### [Brief]
Starting with the line containing "There is urgency" and going on through the line containing "continued from page 2", return the lines of the data below exactly, and only those.

=== Begin Enclosure ===

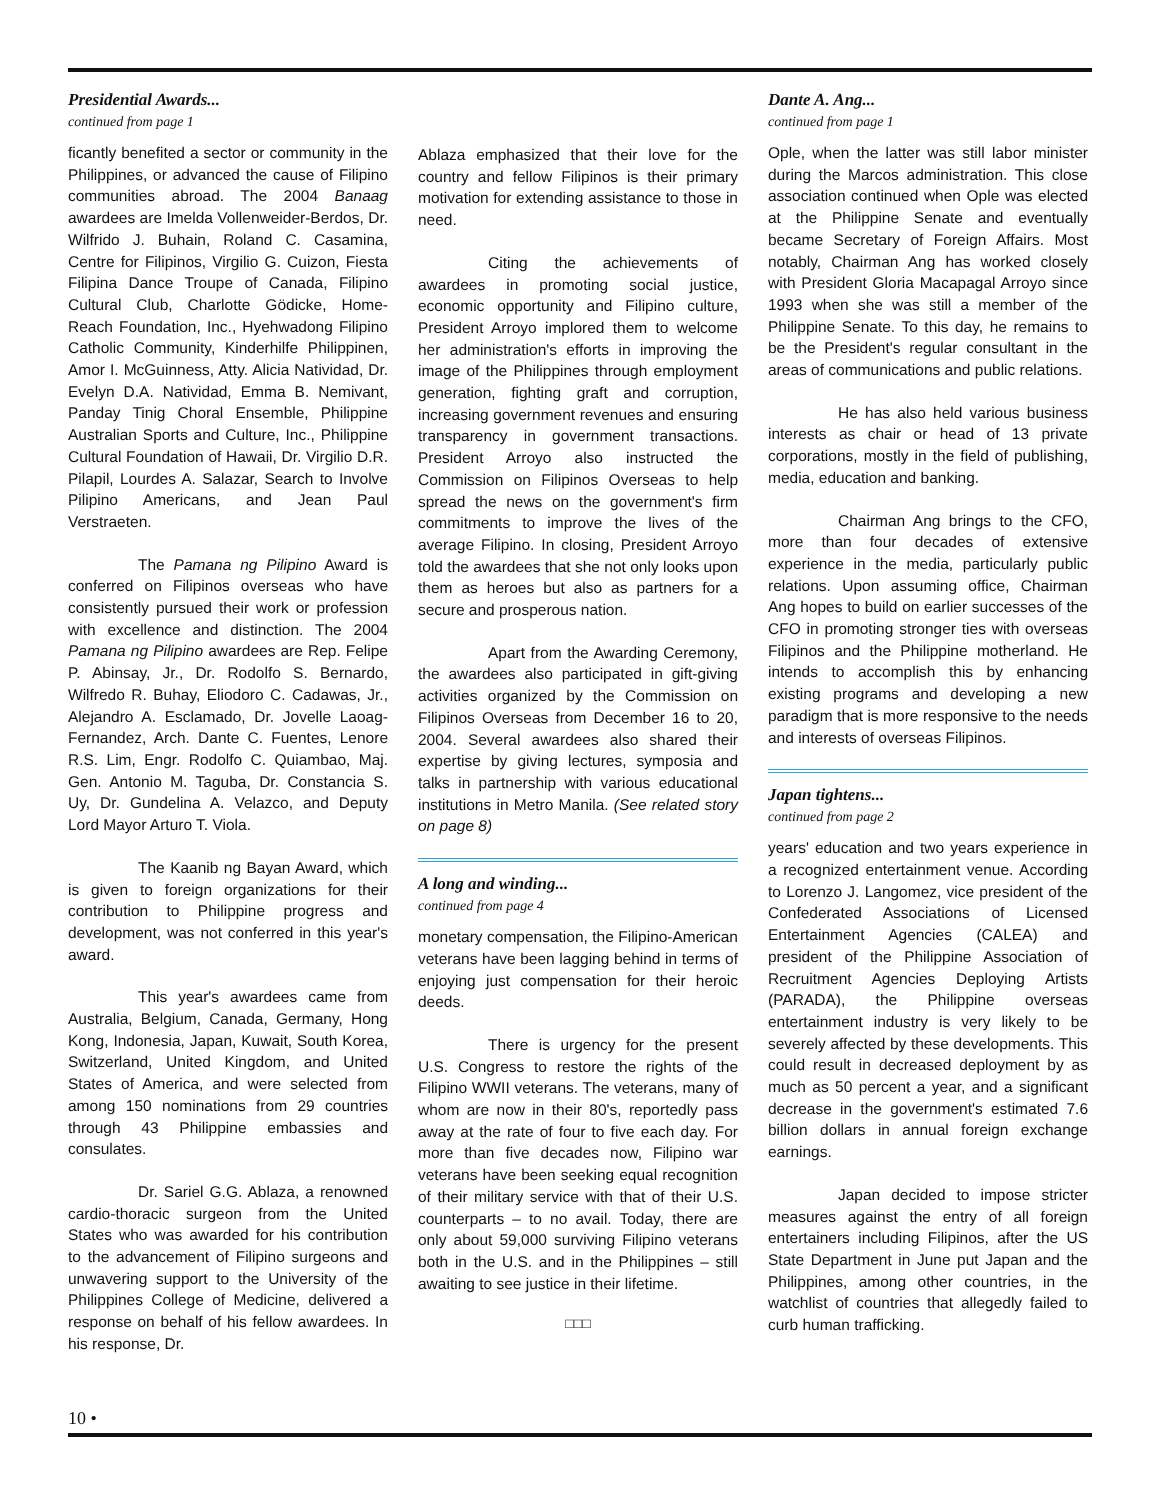Presidential Awards...
continued from page 1
ficantly benefited a sector or community in the Philippines, or advanced the cause of Filipino communities abroad. The 2004 Banaag awardees are Imelda Vollenweider-Berdos, Dr. Wilfrido J. Buhain, Roland C. Casamina, Centre for Filipinos, Virgilio G. Cuizon, Fiesta Filipina Dance Troupe of Canada, Filipino Cultural Club, Charlotte Gödicke, Home-Reach Foundation, Inc., Hyehwadong Filipino Catholic Community, Kinderhilfe Philippinen, Amor I. McGuinness, Atty. Alicia Natividad, Dr. Evelyn D.A. Natividad, Emma B. Nemivant, Panday Tinig Choral Ensemble, Philippine Australian Sports and Culture, Inc., Philippine Cultural Foundation of Hawaii, Dr. Virgilio D.R. Pilapil, Lourdes A. Salazar, Search to Involve Pilipino Americans, and Jean Paul Verstraeten.
The Pamana ng Pilipino Award is conferred on Filipinos overseas who have consistently pursued their work or profession with excellence and distinction. The 2004 Pamana ng Pilipino awardees are Rep. Felipe P. Abinsay, Jr., Dr. Rodolfo S. Bernardo, Wilfredo R. Buhay, Eliodoro C. Cadawas, Jr., Alejandro A. Esclamado, Dr. Jovelle Laoag-Fernandez, Arch. Dante C. Fuentes, Lenore R.S. Lim, Engr. Rodolfo C. Quiambao, Maj. Gen. Antonio M. Taguba, Dr. Constancia S. Uy, Dr. Gundelina A. Velazco, and Deputy Lord Mayor Arturo T. Viola.
The Kaanib ng Bayan Award, which is given to foreign organizations for their contribution to Philippine progress and development, was not conferred in this year's award.
This year's awardees came from Australia, Belgium, Canada, Germany, Hong Kong, Indonesia, Japan, Kuwait, South Korea, Switzerland, United Kingdom, and United States of America, and were selected from among 150 nominations from 29 countries through 43 Philippine embassies and consulates.
Dr. Sariel G.G. Ablaza, a renowned cardio-thoracic surgeon from the United States who was awarded for his contribution to the advancement of Filipino surgeons and unwavering support to the University of the Philippines College of Medicine, delivered a response on behalf of his fellow awardees. In his response, Dr.
Ablaza emphasized that their love for the country and fellow Filipinos is their primary motivation for extending assistance to those in need.
Citing the achievements of awardees in promoting social justice, economic opportunity and Filipino culture, President Arroyo implored them to welcome her administration's efforts in improving the image of the Philippines through employment generation, fighting graft and corruption, increasing government revenues and ensuring transparency in government transactions. President Arroyo also instructed the Commission on Filipinos Overseas to help spread the news on the government's firm commitments to improve the lives of the average Filipino. In closing, President Arroyo told the awardees that she not only looks upon them as heroes but also as partners for a secure and prosperous nation.
Apart from the Awarding Ceremony, the awardees also participated in gift-giving activities organized by the Commission on Filipinos Overseas from December 16 to 20, 2004. Several awardees also shared their expertise by giving lectures, symposia and talks in partnership with various educational institutions in Metro Manila. (See related story on page 8)
A long and winding...
continued from page 4
monetary compensation, the Filipino-American veterans have been lagging behind in terms of enjoying just compensation for their heroic deeds.
There is urgency for the present U.S. Congress to restore the rights of the Filipino WWII veterans. The veterans, many of whom are now in their 80's, reportedly pass away at the rate of four to five each day. For more than five decades now, Filipino war veterans have been seeking equal recognition of their military service with that of their U.S. counterparts – to no avail. Today, there are only about 59,000 surviving Filipino veterans both in the U.S. and in the Philippines – still awaiting to see justice in their lifetime.
□□□
Dante A. Ang...
continued from page 1
Ople, when the latter was still labor minister during the Marcos administration. This close association continued when Ople was elected at the Philippine Senate and eventually became Secretary of Foreign Affairs. Most notably, Chairman Ang has worked closely with President Gloria Macapagal Arroyo since 1993 when she was still a member of the Philippine Senate. To this day, he remains to be the President's regular consultant in the areas of communications and public relations.
He has also held various business interests as chair or head of 13 private corporations, mostly in the field of publishing, media, education and banking.
Chairman Ang brings to the CFO, more than four decades of extensive experience in the media, particularly public relations. Upon assuming office, Chairman Ang hopes to build on earlier successes of the CFO in promoting stronger ties with overseas Filipinos and the Philippine motherland. He intends to accomplish this by enhancing existing programs and developing a new paradigm that is more responsive to the needs and interests of overseas Filipinos.
Japan tightens...
continued from page 2
years' education and two years experience in a recognized entertainment venue. According to Lorenzo J. Langomez, vice president of the Confederated Associations of Licensed Entertainment Agencies (CALEA) and president of the Philippine Association of Recruitment Agencies Deploying Artists (PARADA), the Philippine overseas entertainment industry is very likely to be severely affected by these developments. This could result in decreased deployment by as much as 50 percent a year, and a significant decrease in the government's estimated 7.6 billion dollars in annual foreign exchange earnings.
Japan decided to impose stricter measures against the entry of all foreign entertainers including Filipinos, after the US State Department in June put Japan and the Philippines, among other countries, in the watchlist of countries that allegedly failed to curb human trafficking.
10 •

=== End Enclosure ===

### [Response below]
There is urgency for the present U.S. Congress to restore the rights of the Filipino WWII veterans. The veterans, many of whom are now in their 80's, reportedly pass away at the rate of four to five each day. For more than five decades now, Filipino war veterans have been seeking equal recognition of their military service with that of their U.S. counterparts – to no avail. Today, there are only about 59,000 surviving Filipino veterans both in the U.S. and in the Philippines – still awaiting to see justice in their lifetime.
□□□
Dante A. Ang...
continued from page 1
Ople, when the latter was still labor minister during the Marcos administration. This close association continued when Ople was elected at the Philippine Senate and eventually became Secretary of Foreign Affairs. Most notably, Chairman Ang has worked closely with President Gloria Macapagal Arroyo since 1993 when she was still a member of the Philippine Senate. To this day, he remains to be the President's regular consultant in the areas of communications and public relations.
He has also held various business interests as chair or head of 13 private corporations, mostly in the field of publishing, media, education and banking.
Chairman Ang brings to the CFO, more than four decades of extensive experience in the media, particularly public relations. Upon assuming office, Chairman Ang hopes to build on earlier successes of the CFO in promoting stronger ties with overseas Filipinos and the Philippine motherland. He intends to accomplish this by enhancing existing programs and developing a new paradigm that is more responsive to the needs and interests of overseas Filipinos.
Japan tightens...
continued from page 2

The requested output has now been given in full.